(Figure understanding tasks)

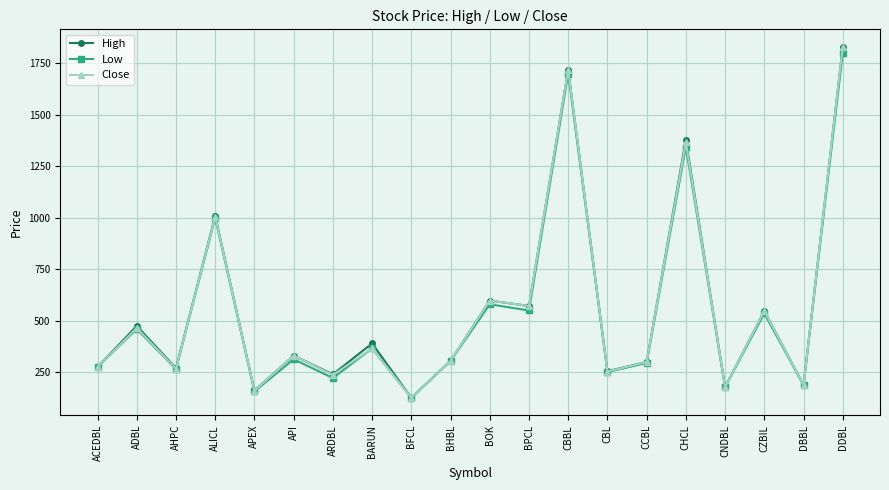

What is the greatest value displayed?

1830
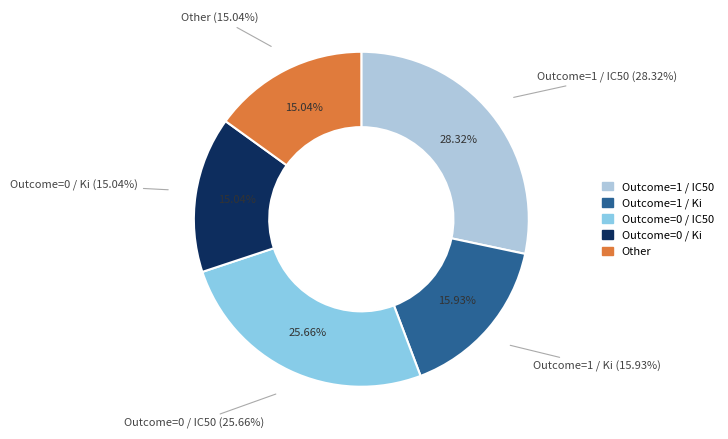

What percentage is the Outcome=1 / IC50 slice, to the nearest percent?

28%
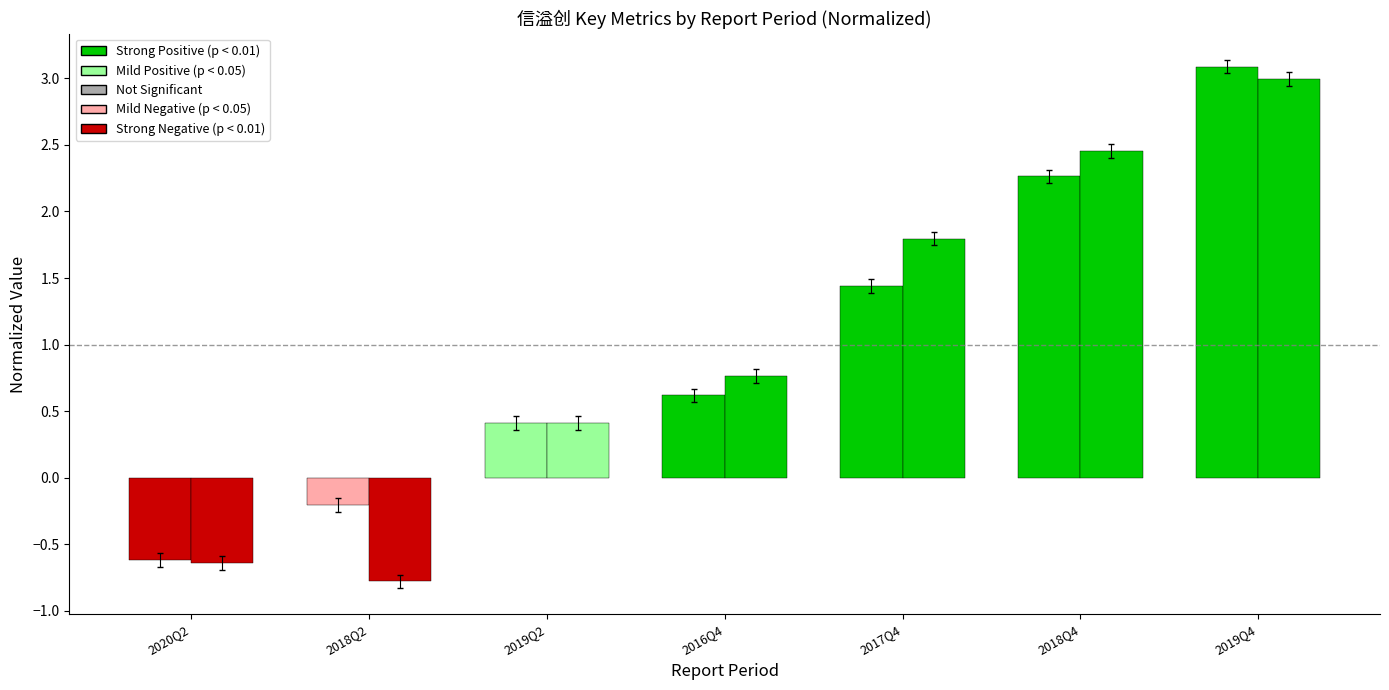

How many groups of bars are there?

7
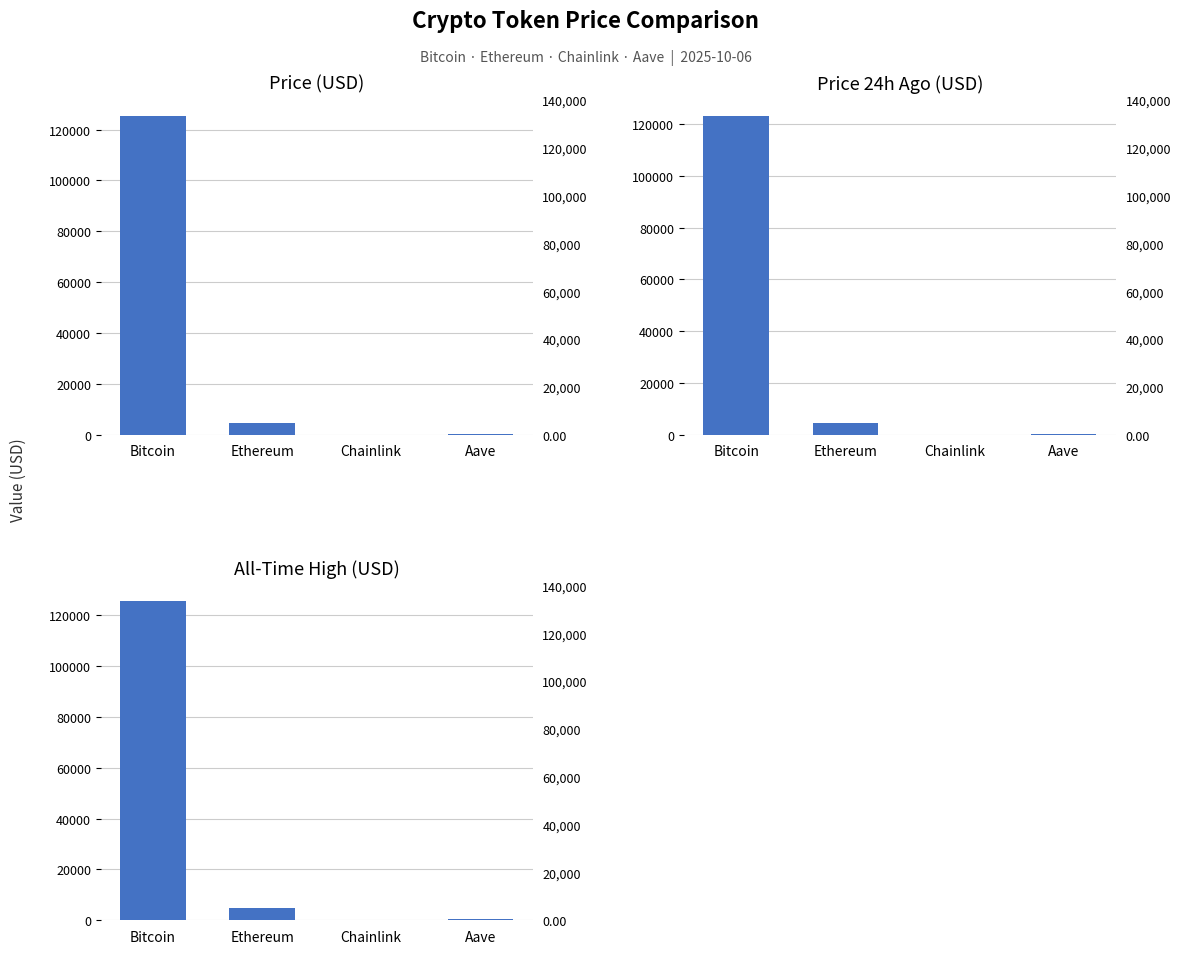

Which series has the largest total across all categories?

allTimeHigh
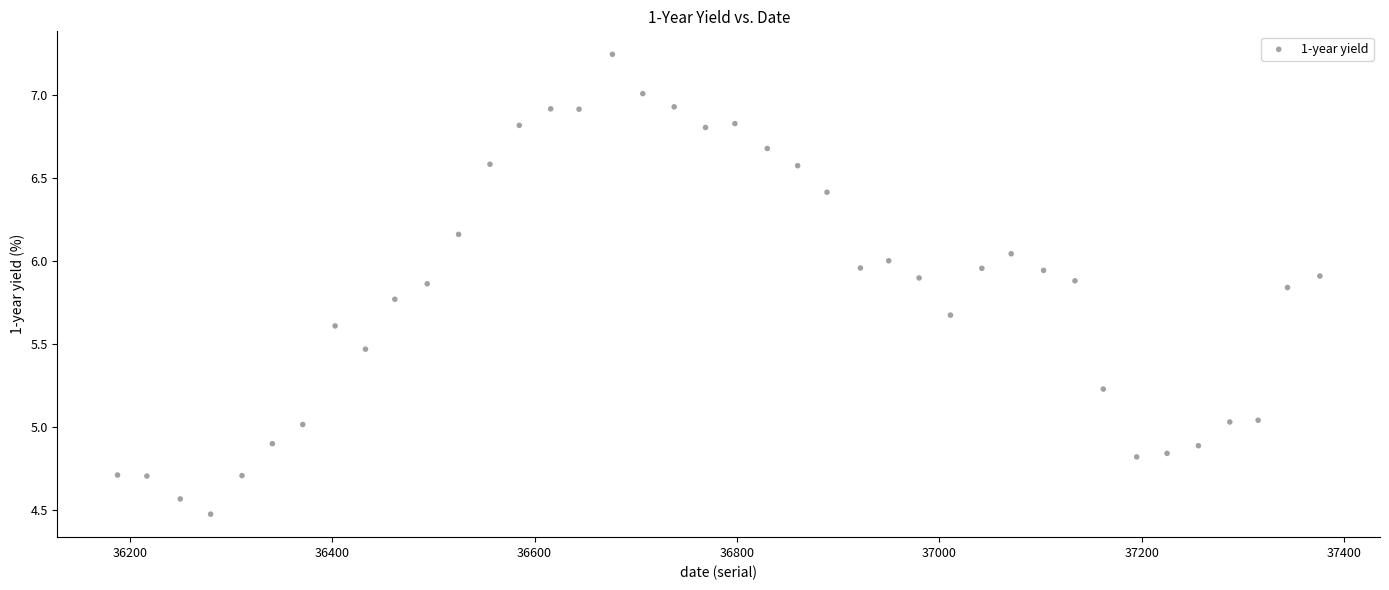

What is the range of X values (max minus min)?

1188.0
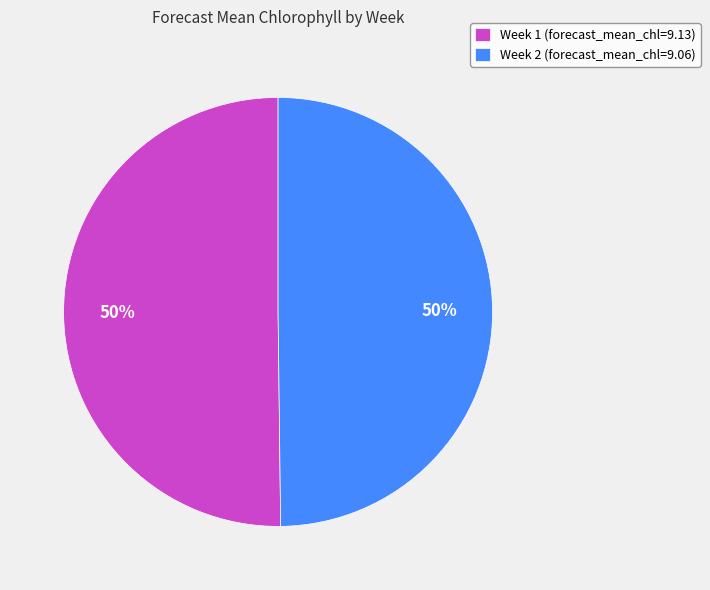

True or false: Week 2 (forecast_mean_chl=9.06) accounts for 36% of the total.

False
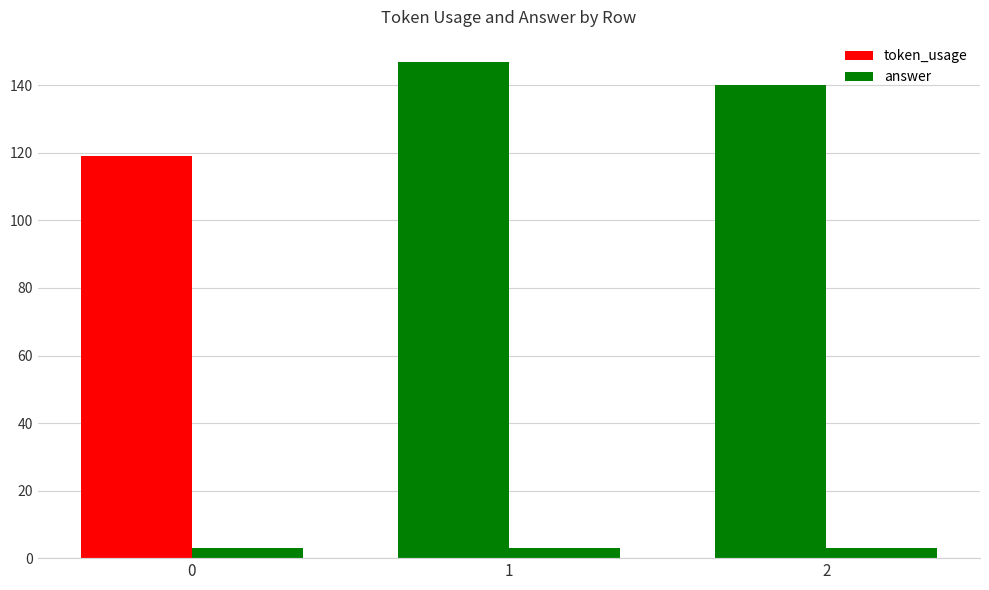

Count the number of data series in this chart.

2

* **WHAT IS BEING ASKED**: Please copy all of the lines above word for word, leaving the pictures out.

* **SOLUTION**:
What is the greatest value displayed?

1830

What percentage is the Outcome=1 / IC50 slice, to the nearest percent?

28%

How many groups of bars are there?

7

Which series has the largest total across all categories?

allTimeHigh

What is the range of X values (max minus min)?

1188.0

True or false: Week 2 (forecast_mean_chl=9.06) accounts for 36% of the total.

False

Count the number of data series in this chart.

2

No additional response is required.